■ Exercise prompt
Your result should be the lines holding the word "images", copied from the entries below.

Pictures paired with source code
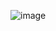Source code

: ![image](https://github.com/yl-me/Notes-of-computer-graphics/blob/master/LearnOpenGL/5Advanced-Lighting/5Parallax-Mapping/3ParallaxOcclusionMapping/parallaxOcclusionMapping.png)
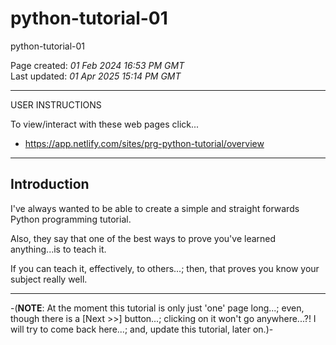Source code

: # python-tutorial-01
python-tutorial-01

Page created: *01 Feb 2024 16:53 PM GMT*  
Last updated: *01 Apr 2025 15:14 PM GMT* 

-----

USER INSTRUCTIONS

To view/interact with these web pages click...

- https://app.netlify.com/sites/prg-python-tutorial/overview 

-----

## Introduction

I've always wanted to be able to create a simple and straight forwards Python programming tutorial.

Also, they say that one of the best ways to prove you've learned anything...is to teach it.

If you can teach it, effectively, to others...; then, that proves you know your subject really well.  

-----

-(**NOTE**: At the moment this tutorial is only just 'one' page long...; even, though there is a [Next >>] button...; clicking on it won't go anywhere...?! I will try to come back here...; and, update this tutorial, later on.)-
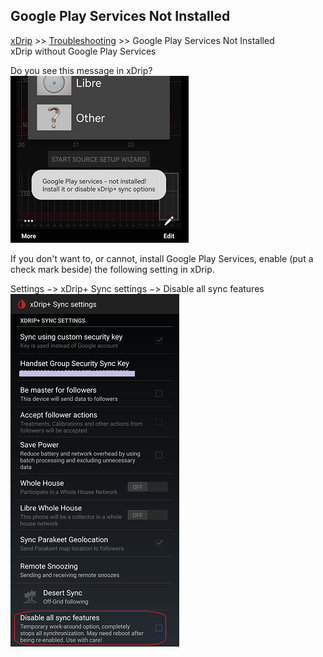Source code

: ## Google Play Services Not Installed
[xDrip](../README.md) >> [Troubleshooting](./Troubleshooting_page) >> Google Play Services Not Installed  
xDrip without Google Play Services  
  
Do you see this message in xDrip?  
![](./images/GoogPlySrvcs_Not_Installed.png)  
  
If you don't want to, or cannot, install Google Play Services, enable (put a check mark beside) the following setting in xDrip.  
  
Settings &#8722;> xDrip+ Sync settings &#8722;> Disable all sync features  
![](./images/DisableAllSyncFeatures.png)  
  
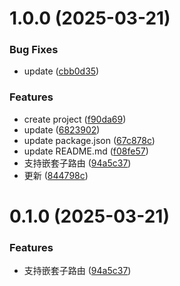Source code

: # 1.0.0 (2025-03-21)


### Bug Fixes

* update ([cbb0d35](https://github.com/happyuz/wps-airscript-router/commit/cbb0d355a00b5be4f38f26b40f3eb62bc09ba46c))


### Features

* create project ([f90da69](https://github.com/happyuz/wps-airscript-router/commit/f90da69864e2c3d61dfd2b91878e1ee9aba8e29b))
* update ([6823902](https://github.com/happyuz/wps-airscript-router/commit/68239026ad6f45fb769d49d3eee94992a848a886))
* update package.json ([67c878c](https://github.com/happyuz/wps-airscript-router/commit/67c878c15c789c3dee10ce64ed59a1934f729698))
* update README.md ([f08fe57](https://github.com/happyuz/wps-airscript-router/commit/f08fe572c57d93ae55896f136eac2ea2d3f30d93))
* 支持嵌套子路由 ([94a5c37](https://github.com/happyuz/wps-airscript-router/commit/94a5c37ddb13157486d97fff9042adafa55ae01c))
* 更新 ([844798c](https://github.com/happyuz/wps-airscript-router/commit/844798c4e2f3b1b65fd06a18924ffc1b261b84ea))

# 0.1.0 (2025-03-21)

### Features
* 支持嵌套子路由 ([94a5c37](https://github.com/happyuz/wps-airscript-router/commit/94a5c37ddb13157486d97fff9042adafa55ae01c))

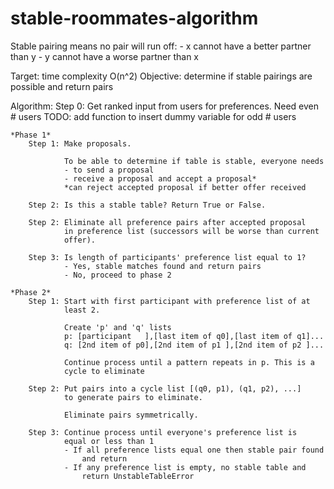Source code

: # stable-roommates-algorithm

Stable pairing means no pair will run off:
        - x cannot have a better partner than y
        - y cannot have a worse partner than x

Target: time complexity O(n^2)
Objective: determine if stable pairings are possible and return pairs

Algorithm:
    Step 0: Get ranked input from users for preferences. Need even # users
            TODO: add function to insert dummy variable for odd # users

    *Phase 1*
        Step 1: Make proposals.

                To be able to determine if table is stable, everyone needs
                - to send a proposal
                - receive a proposal and accept a proposal*
                *can reject accepted proposal if better offer received

        Step 2: Is this a stable table? Return True or False.

        Step 2: Eliminate all preference pairs after accepted proposal
                in preference list (successors will be worse than current
                offer).

        Step 3: Is length of participants' preference list equal to 1?
                - Yes, stable matches found and return pairs
                - No, proceed to phase 2

    *Phase 2*
        Step 1: Start with first participant with preference list of at
                least 2.

                Create 'p' and 'q' lists
                p: [participant   ],[last item of q0],[last item of q1]...
                q: [2nd item of p0],[2nd item of p1 ],[2nd item of p2 ]...

                Continue process until a pattern repeats in p. This is a
                cycle to eliminate

        Step 2: Put pairs into a cycle list [(q0, p1), (q1, p2), ...]
                to generate pairs to eliminate.

                Eliminate pairs symmetrically.

        Step 3: Continue process until everyone's preference list is
                equal or less than 1
                - If all preference lists equal one then stable pair found
                    and return
                - If any preference list is empty, no stable table and
                    return UnstableTableError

■ Response to the task
![](./images/GoogPlySrvcs_Not_Installed.png)  
![](./images/DisableAllSyncFeatures.png)  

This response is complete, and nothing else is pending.